It was not until Jennifer Bishop Jenkins came in to speak to our class about victim’s rights did I ever really start thinking about victim’s rights at all. To me, being a victim seemed like such a passive and depressing experience, but it really isn’t. You can do a lot of things as an active victim to ensure that you’re wishes are being considered, that the offender is serving his/her crime, and to ensure your own safely as well as your family’s. Websites such as www.murdervictims.com/Parole and http://www.citizensagainsthomicide.org have a set of guidelines to follow when protesting the parole of the offender and offer legal help. This includes writing a detailed description of the crime, a history of the victim’s life, their future goals and reasons why the offender shouldn’t be paroled. I understand why many victims would want to do this- especially if they feel that the offender is only spending a minimal amount of time in prison, yet at the same time I feel like it is a very anti-restorative justice movement.
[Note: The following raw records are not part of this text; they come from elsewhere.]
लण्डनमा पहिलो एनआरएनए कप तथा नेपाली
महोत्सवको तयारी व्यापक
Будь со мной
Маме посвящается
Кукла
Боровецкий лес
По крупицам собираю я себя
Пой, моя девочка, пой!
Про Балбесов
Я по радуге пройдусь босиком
Victims don’t seem to have any concern for rehabilitative procedures, and seem to only fight for lengthening a specific offender’s sentence. They claim that it would make them feel safer, but honestly, I don’t think that’s a good enough reason. That person will be let out someday, and what’s the difference between this year and next? There are crazy people all over the place, you aren’t guaranteed safety anywhere. It is unfortunate that you have become a victim, yes, and I know you didn’t choose it, but you also have to learn to accept the fact. Unless you’re offender is being let out of prison ridiculously early, I really don’t think that victims should be getting involved.
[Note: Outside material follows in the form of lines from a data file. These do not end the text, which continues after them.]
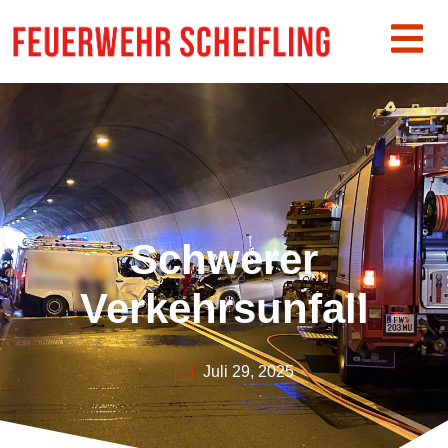
Schwerer
Verkehrsunfall
Juli 29, 2025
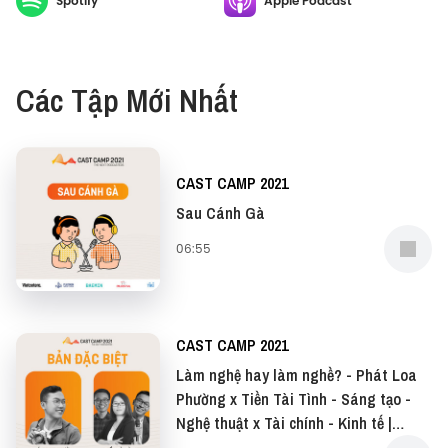
Spotify
Apple Podcast
Các Tập Mới Nhất
CAST CAMP 2021
Sau Cánh Gà
06:55
CAST CAMP 2021
Làm nghệ hay làm nghề? - Phát Loa
Phường x Tiền Tài Tình - Sáng tạo -
Nghệ thuật x Tài chính - Kinh tế |
Special Edition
Another thing that struck me while looking at the list of websites, was the support for the three-strikes laws in California and how they’ve supposedly decreased crime by something like 30%. Ever since putting the three-strikes you’re out policy into effect 10 years ago, the crime rate has significantly decreased. But that doesn’t mean that the policy is right! To me it just seems unfair that you should be given at least 25 years if you commit a felony for the third time, after having served time for the other two. You should serve the sentence that is pegged to the crime you commit. Period. There shouldn’t be extensions because you’ve committed crimes in the past. That’s unjust. And of course this law is going to cut down on crime- if you’re sending drug dealers to a life sentence for 3 separate accounts then that would make sense. In one quote, Bill Jones, the Secretary of State of California said “Five years later, we now have evidence that fewer crimes are being committed, fewer inmates than expected are going to prison, and more career criminals on parole have left the state for more crime-tolerant locales.” Great. So you’re saying the crime rate is going down because people are moving to other places where there aren’t as strict of crimes? Sounds like a good plan.
I agree with the author of the rapereliefshelter.com article when she says that we need to ensure everyone’s safety, but that doesn’t mean that everyone dangerous needs to be confined. This author promotes more rehabilitative programs and structures to be created, where people such as nonviolent drug dealers could go for a certain period of time to get clean and learn other ways of making a living. “They should be given a chance to work with their problems in a supportive environment where true healing can occur. Healing and institutionalized punishment are antithetical; one cancels the other out.” She says “We need to respond not just to the behavior but to the underlying reasons… Prevention is the most obvious goal of transformative justice.” I agree with this very much, and I think that the lack of preventative programs, especially for kids, are a big reason why crime rates are as high as they are.